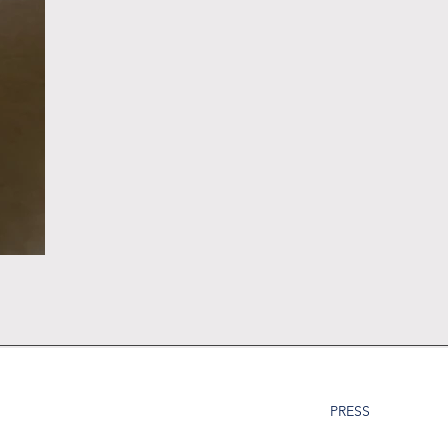
PRESS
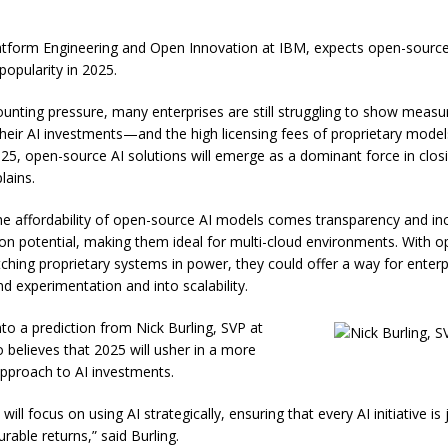
tform Engineering and Open Innovation at IBM, expects open-sourc
 popularity in 2025.
unting pressure, many enterprises are still struggling to show measu
their AI investments—and the high licensing fees of proprietary model
025, open-source AI solutions will emerge as a dominant force in closi
lains.
he affordability of open-source AI models comes transparency and in
on potential, making them ideal for multi-cloud environments. With 
hing proprietary systems in power, they could offer a way for enterp
 experimentation and into scalability.
nto a prediction from Nick Burling, SVP at
 believes that 2025 will usher in a more
pproach to AI investments.
 will focus on using AI strategically, ensuring that every AI initiative is 
rable returns,” said Burling.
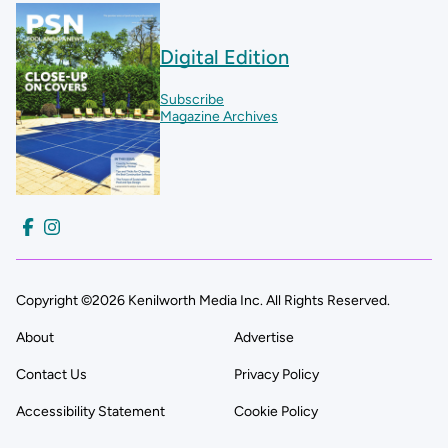
Digital Edition
Subscribe
Magazine Archives
Copyright ©2026 Kenilworth Media Inc. All Rights Reserved.
About
Advertise
Contact Us
Privacy Policy
Accessibility Statement
Cookie Policy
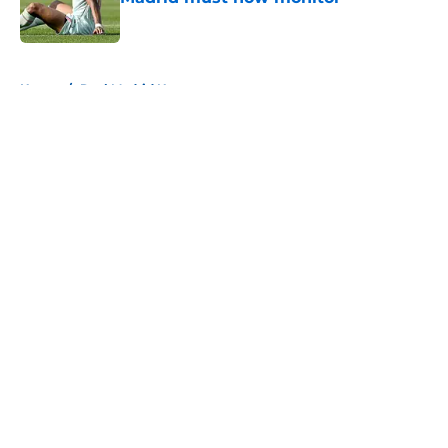
Published by on Invalid Date
5 related articles loaded
Home
/
Real Madrid News
About
Openings
Contact
Our 300+ Sites
FanSided Daily
Pitch a Story
Privacy Policy
Terms of Use
Cookie Policy
Legal Disclaimer
Accessibility Statement
A-Z Index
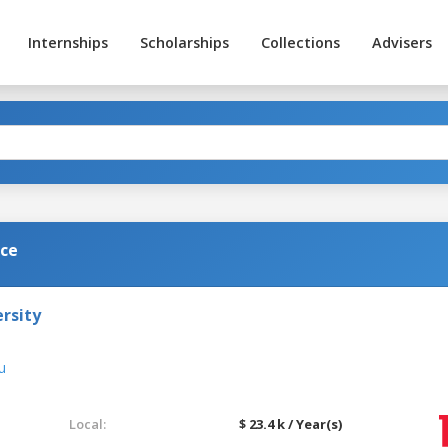
Internships
Scholarships
Collections
Advisers
nce
rsity
u
Local:
$ 23.4 k / Year(s)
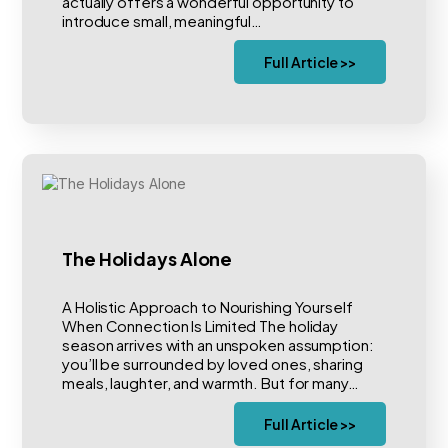
actually offers a wonderful opportunity to
introduce small, meaningful…
Full Article >>
The Holidays Alone
A Holistic Approach to Nourishing Yourself
When Connection Is Limited The holiday
season arrives with an unspoken assumption:
you’ll be surrounded by loved ones, sharing
meals, laughter, and warmth. But for many…
Full Article >>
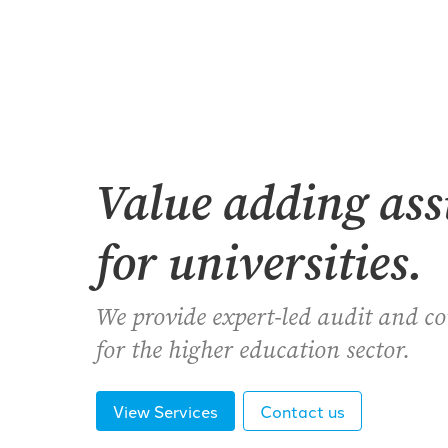
Value adding as
for universities.
We provide expert-led audit and c
for the higher education sector.
View Services
Contact us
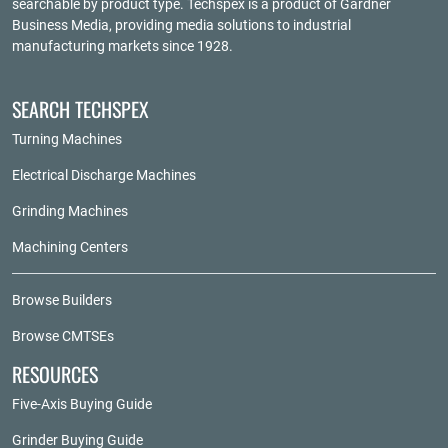
searchable by product type. Techspex is a product of
Gardner
Business Media
, providing media solutions to industrial
manufacturing markets since 1928.
SEARCH TECHSPEX
Turning Machines
Electrical Discharge Machines
Grinding Machines
Machining Centers
Browse Builders
Browse CMTSEs
RESOURCES
Five-Axis Buying Guide
Grinder Buying Guide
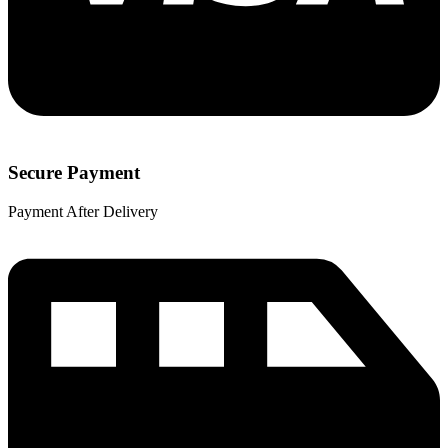
Secure Payment
Payment After Delivery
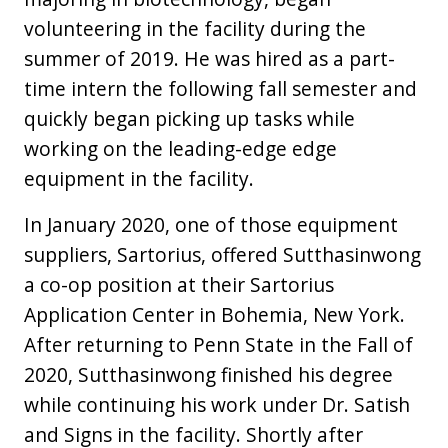
volunteering in the facility during the
summer of 2019. He was hired as a part-
time intern the following fall semester and
quickly began picking up tasks while
working on the leading-edge edge
equipment in the facility.
In January 2020, one of those equipment
suppliers, Sartorius, offered Sutthasinwong
a co-op position at their Sartorius
Application Center in Bohemia, New York.
After returning to Penn State in the Fall of
2020, Sutthasinwong finished his degree
while continuing his work under Dr. Satish
and Signs in the facility. Shortly after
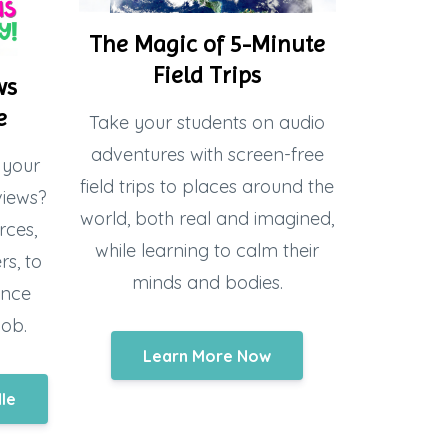
The Magic of 5-Minute
Field Trips
ws
e
Take your students on audio
adventures with screen-free
 your
field trips to places around the
views?
world, both real and imagined,
rces,
while learning to calm their
s, to
minds and bodies.
ence
job.
Learn More Now
dle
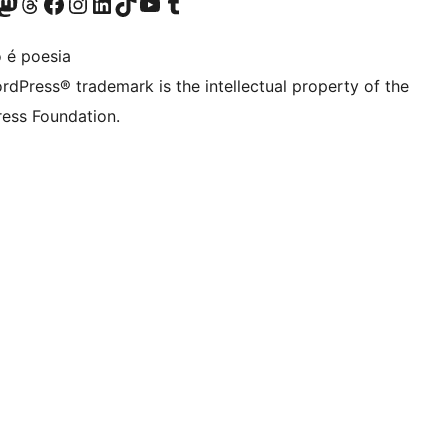
Twitter) account
r Bluesky account
sit our Mastodon account
Visit our Threads account
Visit our Facebook page
Visit our Instagram account
Visit our LinkedIn account
Visit our TikTok account
Visit our YouTube channel
Visit our Tumblr account
 é poesia
rdPress® trademark is the intellectual property of the
ess Foundation.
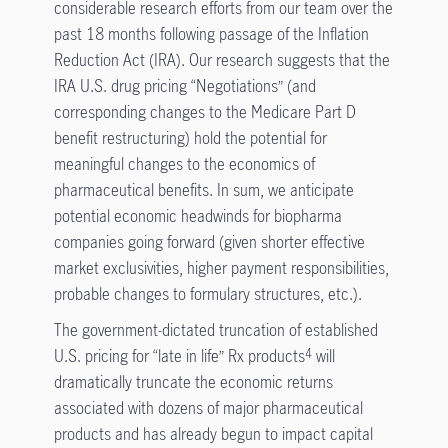
considerable research efforts from our team over the
past 18 months following passage of the Inflation
Reduction Act (IRA). Our research suggests that the
IRA U.S. drug pricing “Negotiations” (and
corresponding changes to the Medicare Part D
benefit restructuring) hold the potential for
meaningful changes to the economics of
pharmaceutical benefits. In sum, we anticipate
potential economic headwinds for biopharma
companies going forward (given shorter effective
market exclusivities, higher payment responsibilities,
probable changes to formulary structures, etc.).
The government-dictated truncation of established
U.S. pricing for “late in life” Rx products
will
4
dramatically truncate the economic returns
associated with dozens of major pharmaceutical
products and has already begun to impact capital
*****
Whenever the word "products" shows up in a line of the entries above, copy that line.

U.S. pricing for “late in life” Rx products
products and has already begun to impact capital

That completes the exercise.